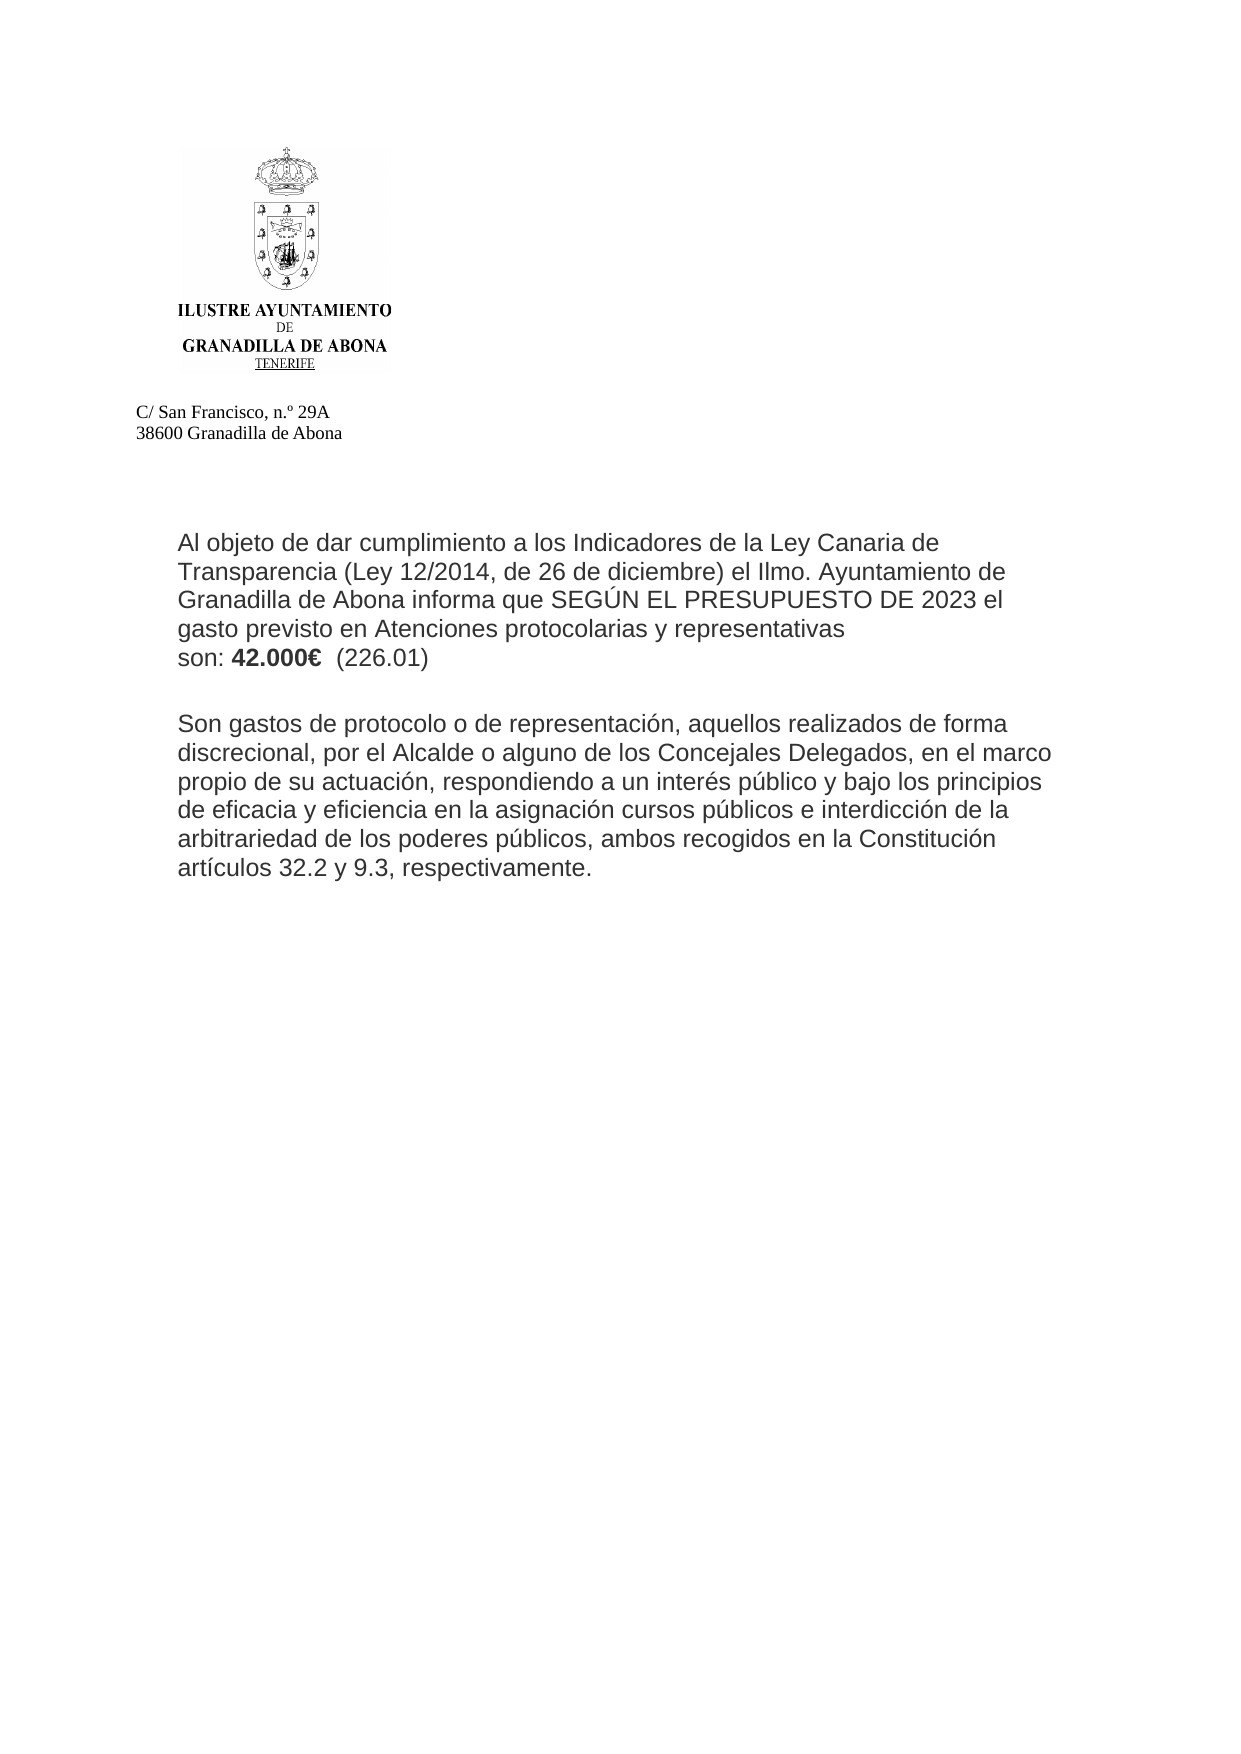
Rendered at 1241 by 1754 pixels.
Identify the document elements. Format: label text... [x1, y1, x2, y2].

text 38600 Granadilla de Abona [136, 422, 1063, 444]
text C/ San Francisco, n.º 29A [136, 401, 1063, 422]
text Son gastos de protocolo o de representación, aquellos realizados de forma discrecional, por el Alcalde o alguno de los Concejales Delegados, en el marco propio de su actuación, respondiendo a un interés público y bajo los principios de eficacia y eficiencia en la asignación cursos públicos e interdicción de la arbitrariedad de los poderes públicos, ambos recogidos en la Constitución artículos 32.2 y 9.3, respectivamente. [177, 709, 1063, 882]
text Al objeto de dar cumplimiento a los Indicadores de la Ley Canaria de Transparencia (Ley 12/2014, de 26 de diciembre) el Ilmo. Ayuntamiento de Granadilla de Abona informa que SEGÚN EL PRESUPUESTO DE 2023 el gasto previsto en Atenciones protocolarias y representativas son: 42.000€ (226.01) [177, 528, 1063, 672]
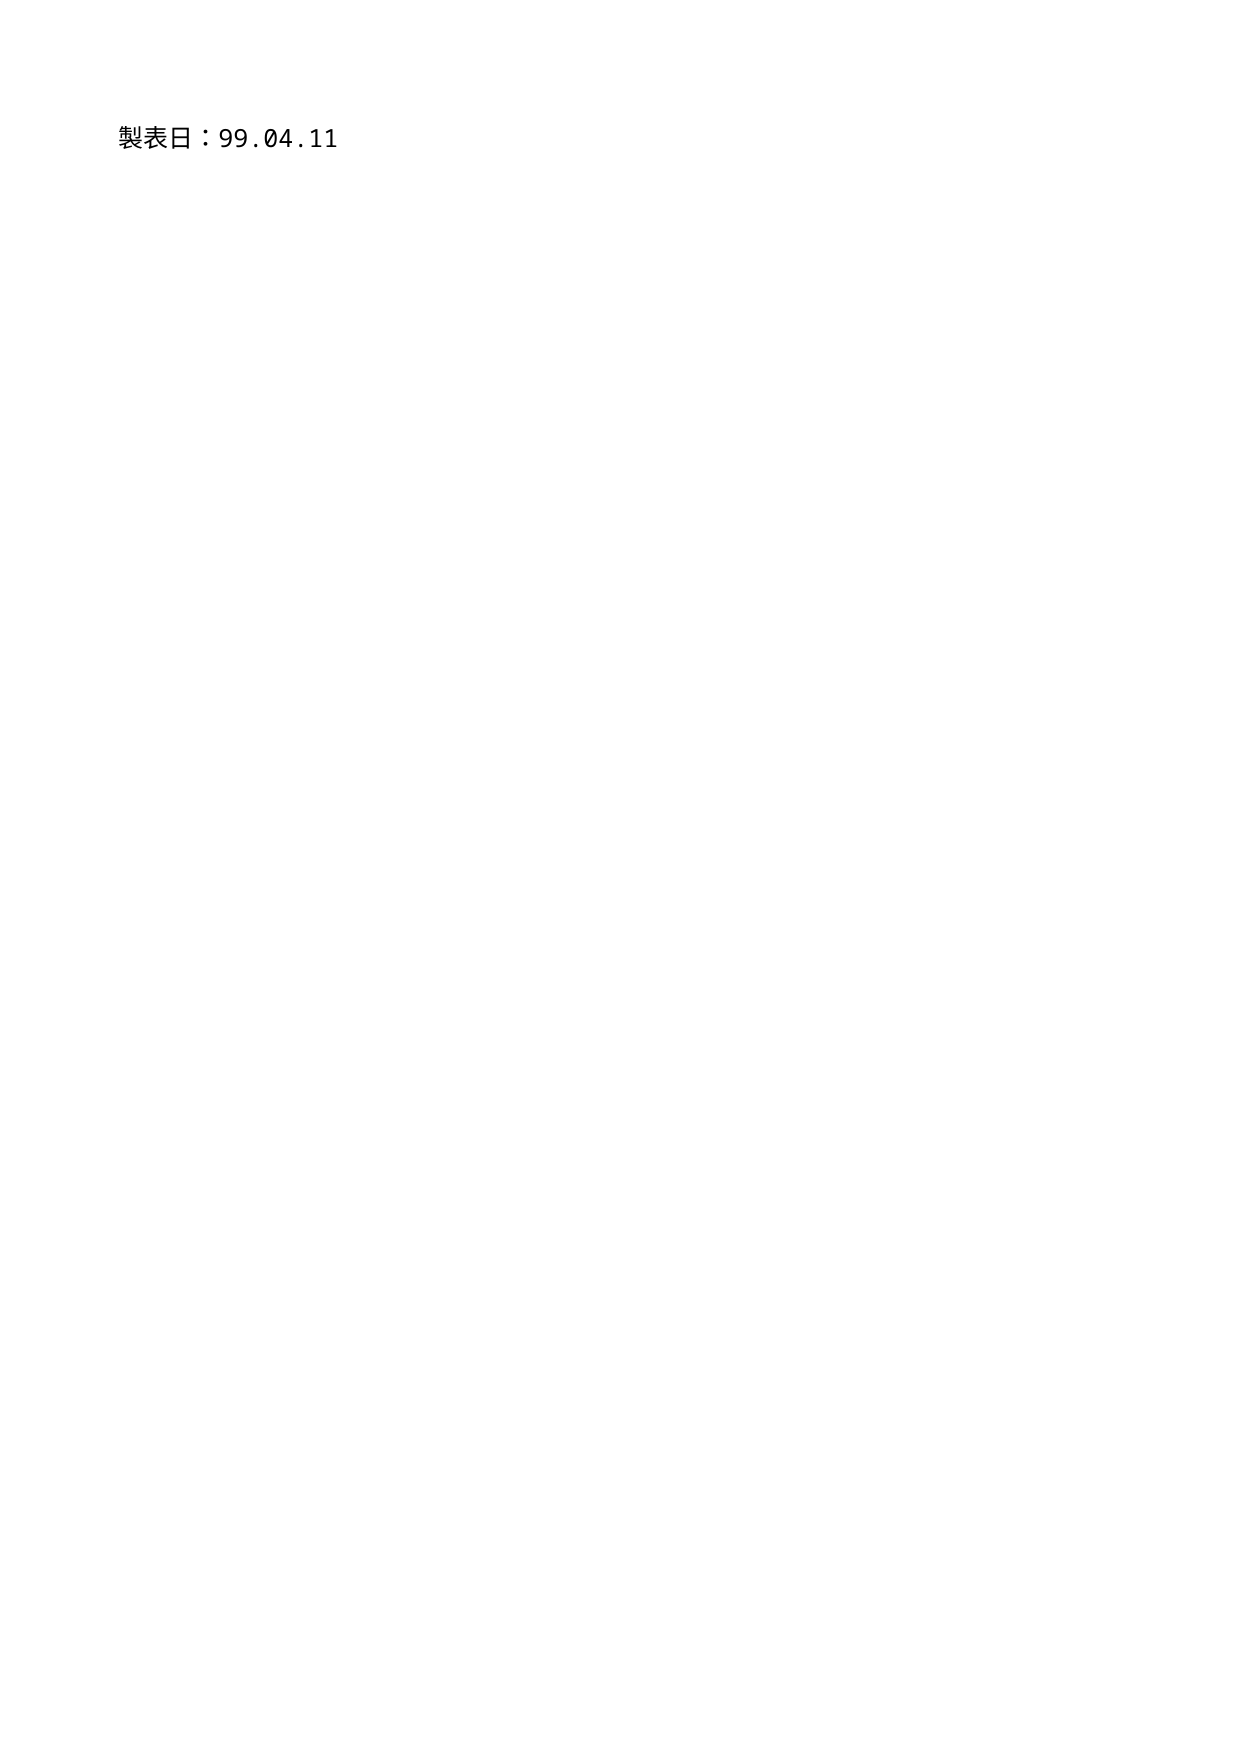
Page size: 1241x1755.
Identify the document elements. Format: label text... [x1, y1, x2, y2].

text 製表日：99.04.11 [118, 118, 1122, 154]
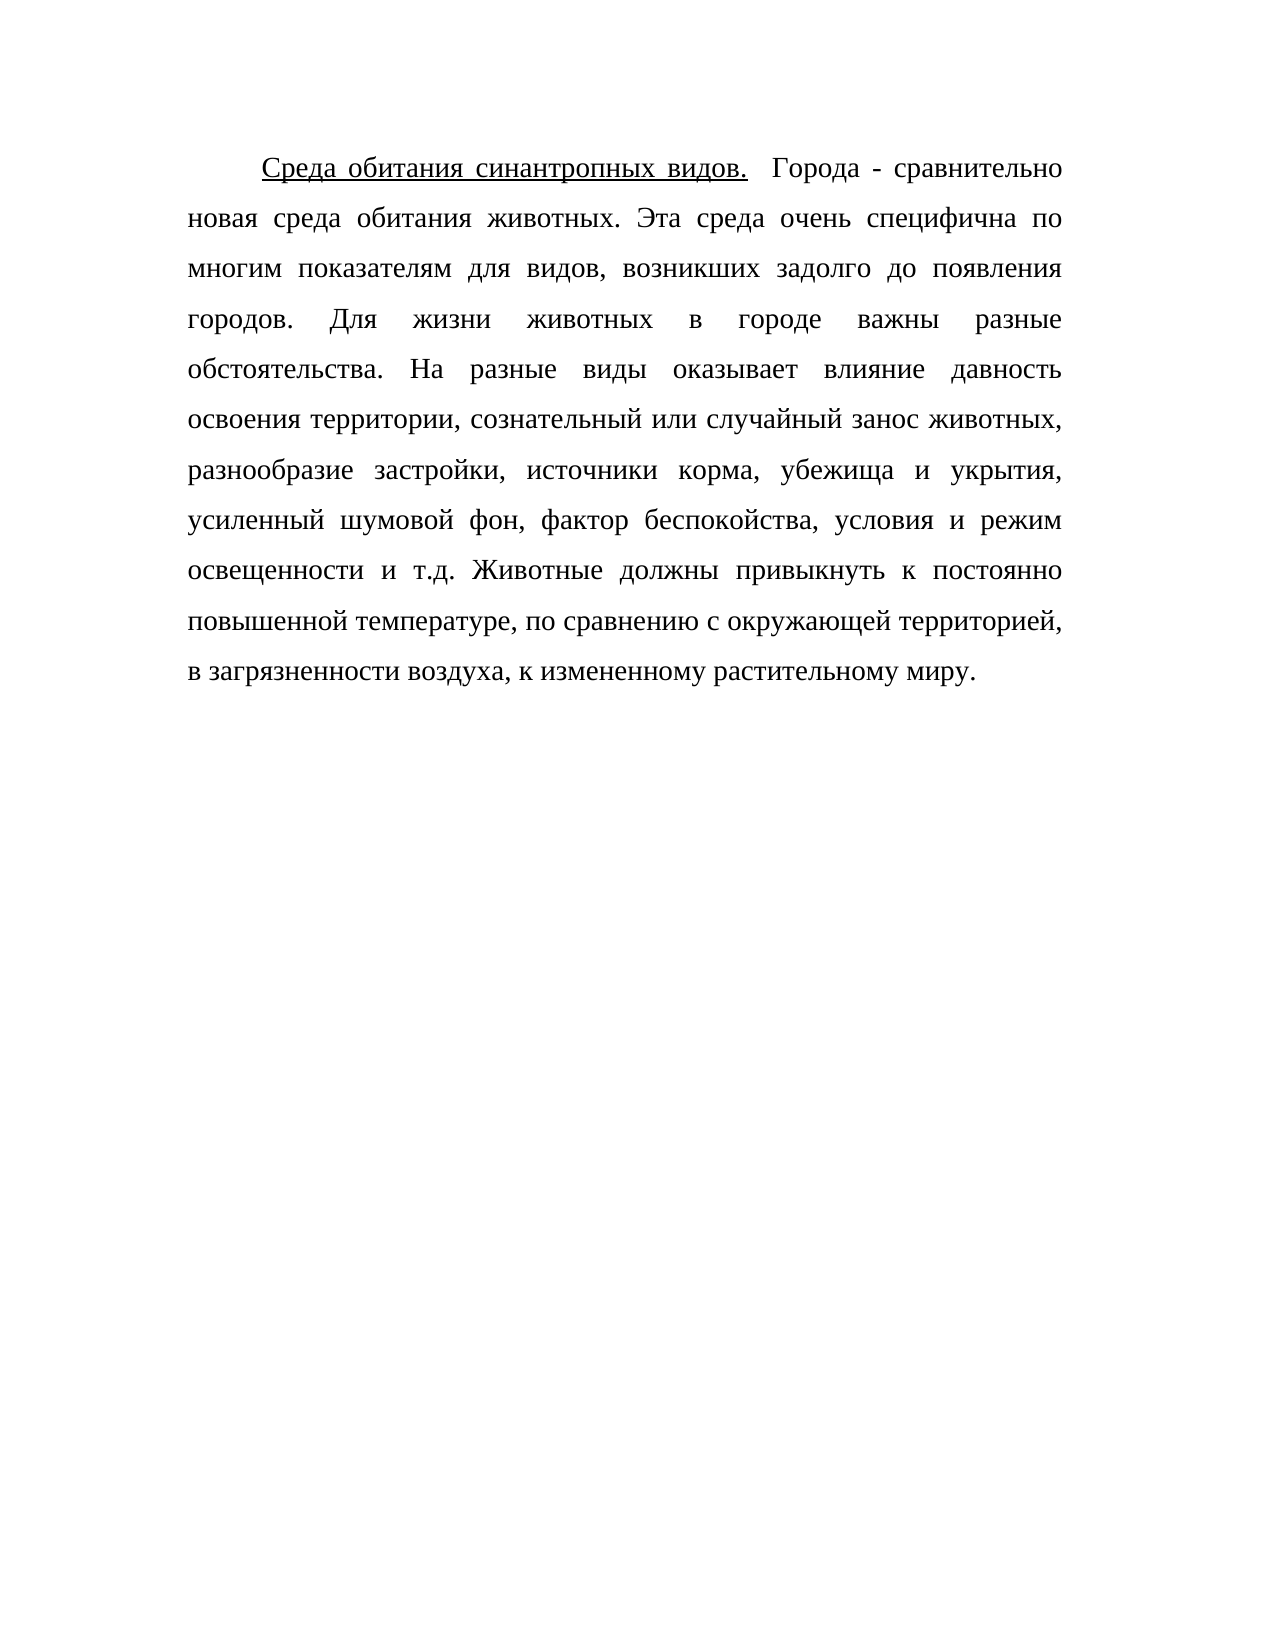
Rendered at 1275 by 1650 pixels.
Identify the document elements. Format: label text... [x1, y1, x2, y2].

text Среда обитания синантропных видов. Города - сравнительно новая среда обитания животных. Эта среда очень специфична по многим показателям для видов, возникших задолго до появления городов. Для жизни животных в городе важны разные обстоятельства. На разные виды оказывает влияние давность освоения территории, сознательный или случайный занос животных, разнообразие застройки, источники корма, убежища и укрытия, усиленный шумовой фон, фактор беспокойства, условия и режим освещенности и т.д. Животные должны привыкнуть к постоянно повышенной температуре, по сравнению с окружающей территорией, в загрязненности воздуха, к измененному растительному миру. [187, 150, 1063, 687]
☆ ☆ ☆ ☆ ☆
Format every line of the records above as a JSON list of strings, one string per line, skipping blank lines and leaving out the pictures.

- [Task response]:
[
  "Rendered at 1241 by 1754 pixels.",
  "Identify the document elements. Format: label text... [x1, y1, x2, y2].",
  "text 38600 Granadilla de Abona [136, 422, 1063, 444]",
  "text C/ San Francisco, n.º 29A [136, 401, 1063, 422]",
  "text Son gastos de protocolo o de representación, aquellos realizados de forma discrecional, por el Alcalde o alguno de los Concejales Delegados, en el marco propio de su actuación, respondiendo a un interés público y bajo los principios de eficacia y eficiencia en la asignación cursos públicos e interdicción de la arbitrariedad de los poderes públicos, ambos recogidos en la Constitución artículos 32.2 y 9.3, respectivamente. [177, 709, 1063, 882]",
  "text Al objeto de dar cumplimiento a los Indicadores de la Ley Canaria de Transparencia (Ley 12/2014, de 26 de diciembre) el Ilmo. Ayuntamiento de Granadilla de Abona informa que SEGÚN EL PRESUPUESTO DE 2023 el gasto previsto en Atenciones protocolarias y representativas son: 42.000€ (226.01) [177, 528, 1063, 672]",
  "Page size: 1241x1755.",
  "Identify the document elements. Format: label text... [x1, y1, x2, y2].",
  "text 製表日：99.04.11 [118, 118, 1122, 154]",
  "Rendered at 1275 by 1650 pixels.",
  "Identify the document elements. Format: label text... [x1, y1, x2, y2].",
  "text Среда обитания синантропных видов. Города - сравнительно новая среда обитания животных. Эта среда очень специфична по многим показателям для видов, возникших задолго до появления городов. Для жизни животных в городе важны разные обстоятельства. На разные виды оказывает влияние давность освоения территории, сознательный или случайный занос животных, разнообразие застройки, источники корма, убежища и укрытия, усиленный шумовой фон, фактор беспокойства, условия и режим освещенности и т.д. Животные должны привыкнуть к постоянно повышенной температуре, по сравнению с окружающей территорией, в загрязненности воздуха, к измененному растительному миру. [187, 150, 1063, 687]"
]